◆ **Object tracking records**:
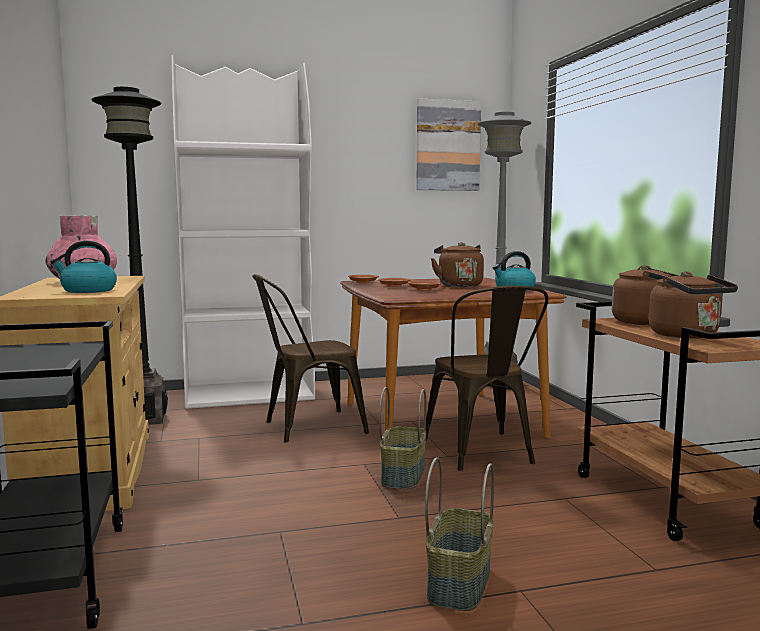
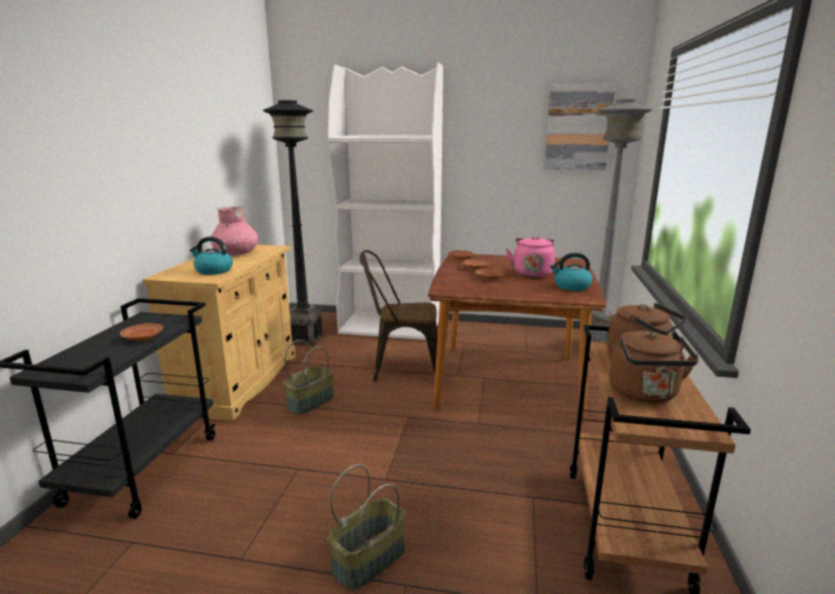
camera: 25 degrees right, 10 degrees up
(59, 359) = (142, 338): none -> brown plate
(402, 475) = (425, 436): basket -> basket (310, 402)
(458, 285) = (532, 273): brown kettle -> pink kettle
(482, 454) = (508, 428): brown chair -> none

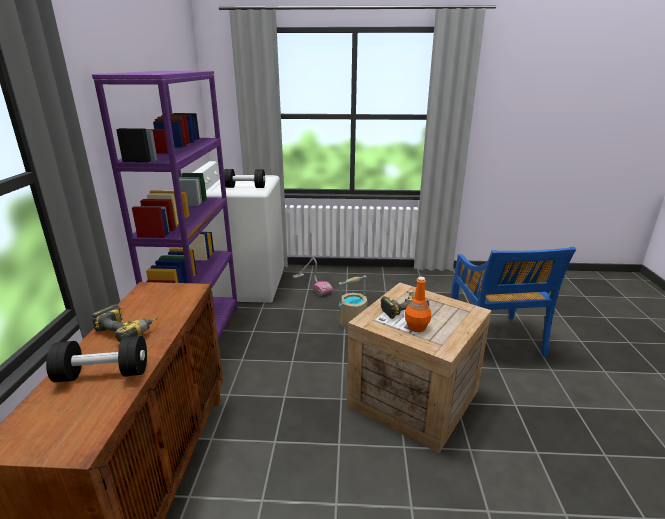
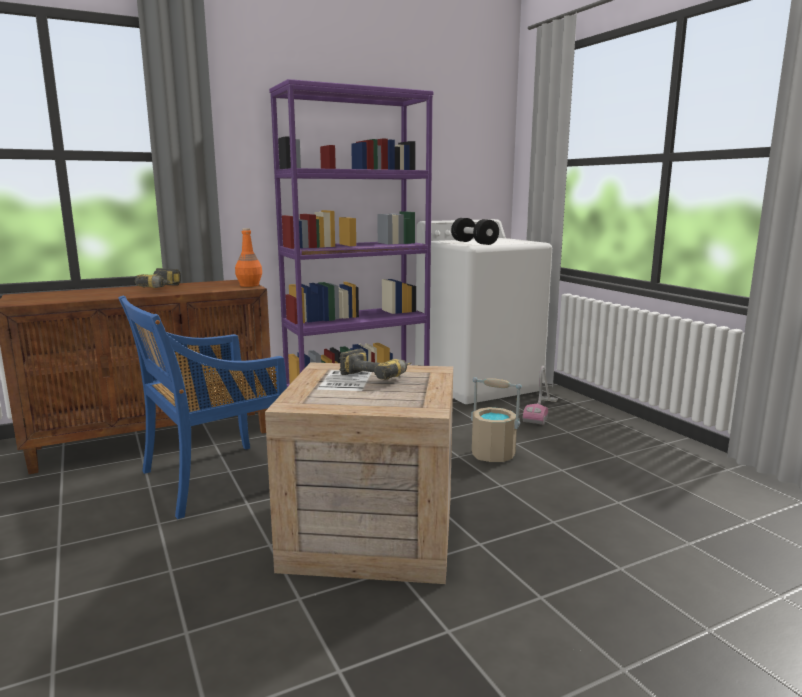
camera: 60 degrees right, 10 degrees down
(103, 374) = (100, 294): black dumbbell -> none
(416, 327) = (334, 387): orange bottle -> orange bottle (249, 285)
(495, 339) = (634, 580): blue chair -> blue chair (213, 479)

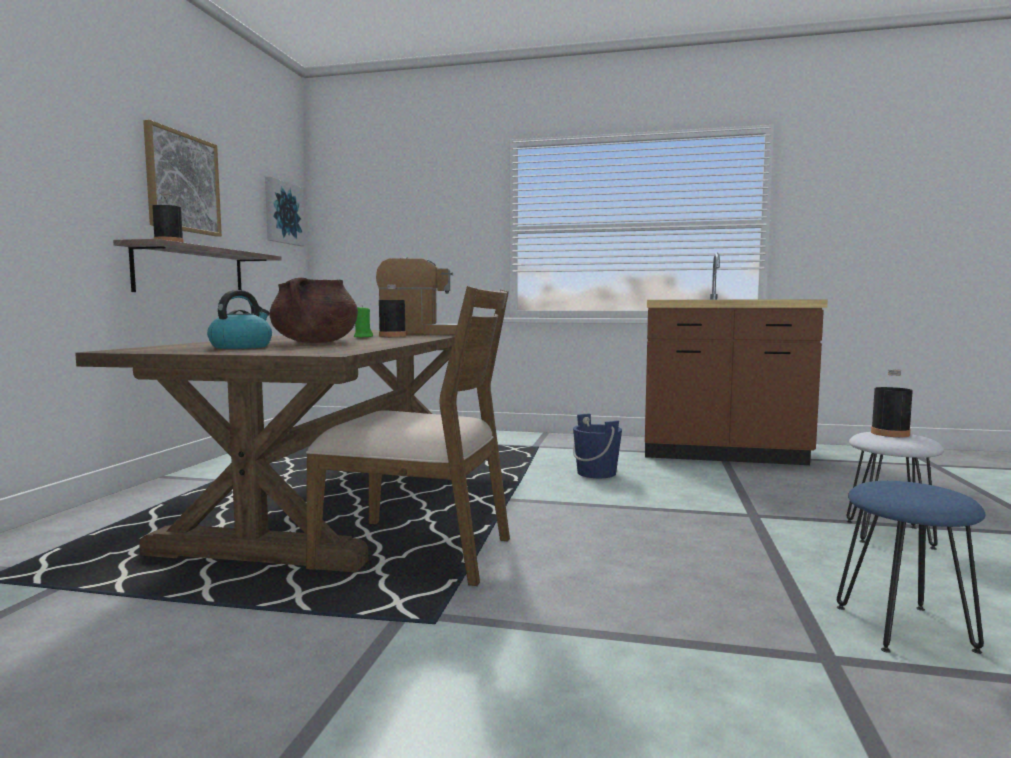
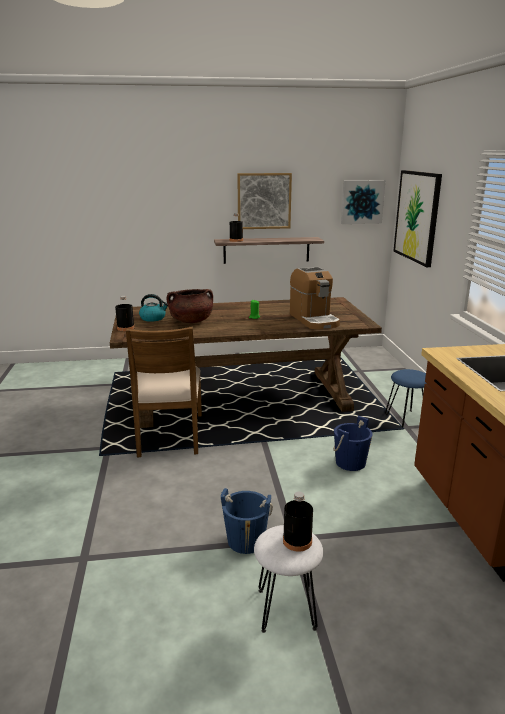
camera: 70 degrees right, 15 degrees up
(377, 228) = (417, 216): none -> picture
(392, 336) = (272, 320): black bottle -> black bottle (125, 328)
(760, 536) = (246, 541): none -> blue bucket
(902, 628) = (119, 589): blue stool -> blue stool (406, 419)

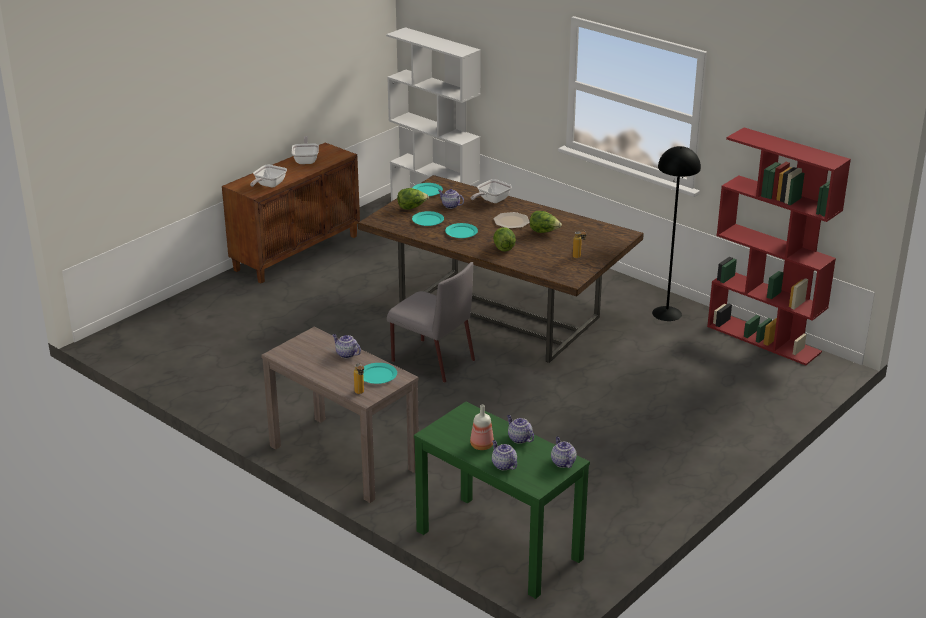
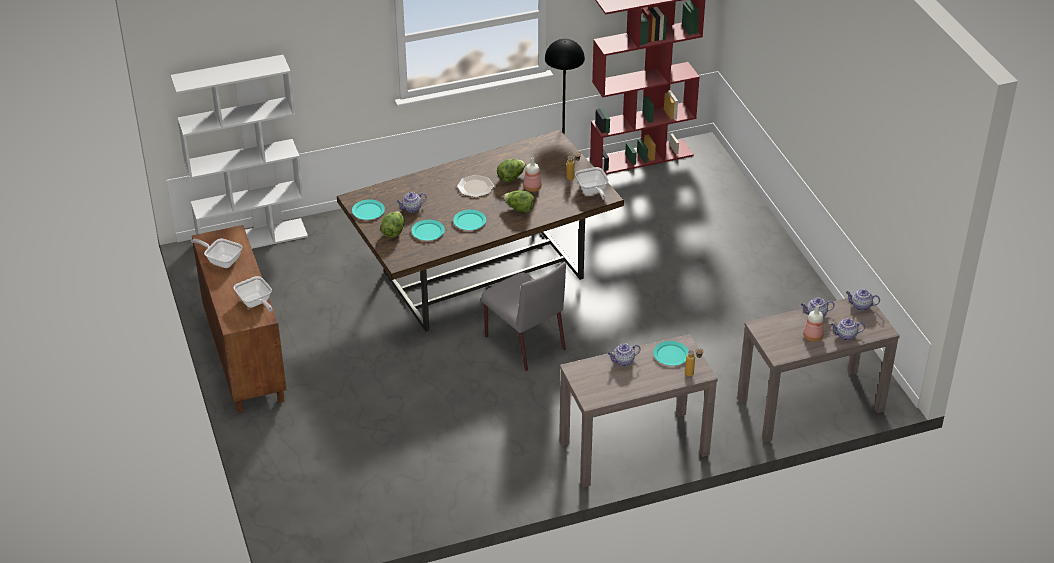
camera: 60 degrees left, 10 degrees up
(431, 360) = (523, 342): grey chair -> grey chair turned 75 degrees clockwise
(491, 200) = (424, 182): frying pan -> frying pan (592, 191)
(498, 545) = (810, 405): green console table -> brown console table
(540, 244) = (532, 188): none -> bottle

◆ **TASK TO CARRY OUT**: Only the entries themselves should be output, word for word, with all pictures omitted.

◆ **EXERCISE RESULT**:
camera: 25 degrees right, 10 degrees up
(59, 359) = (142, 338): none -> brown plate
(402, 475) = (425, 436): basket -> basket (310, 402)
(458, 285) = (532, 273): brown kettle -> pink kettle
(482, 454) = (508, 428): brown chair -> none

camera: 60 degrees right, 10 degrees down
(103, 374) = (100, 294): black dumbbell -> none
(416, 327) = (334, 387): orange bottle -> orange bottle (249, 285)
(495, 339) = (634, 580): blue chair -> blue chair (213, 479)

camera: 70 degrees right, 15 degrees up
(377, 228) = (417, 216): none -> picture
(392, 336) = (272, 320): black bottle -> black bottle (125, 328)
(760, 536) = (246, 541): none -> blue bucket
(902, 628) = (119, 589): blue stool -> blue stool (406, 419)

camera: 60 degrees left, 10 degrees up
(431, 360) = (523, 342): grey chair -> grey chair turned 75 degrees clockwise
(491, 200) = (424, 182): frying pan -> frying pan (592, 191)
(498, 545) = (810, 405): green console table -> brown console table
(540, 244) = (532, 188): none -> bottle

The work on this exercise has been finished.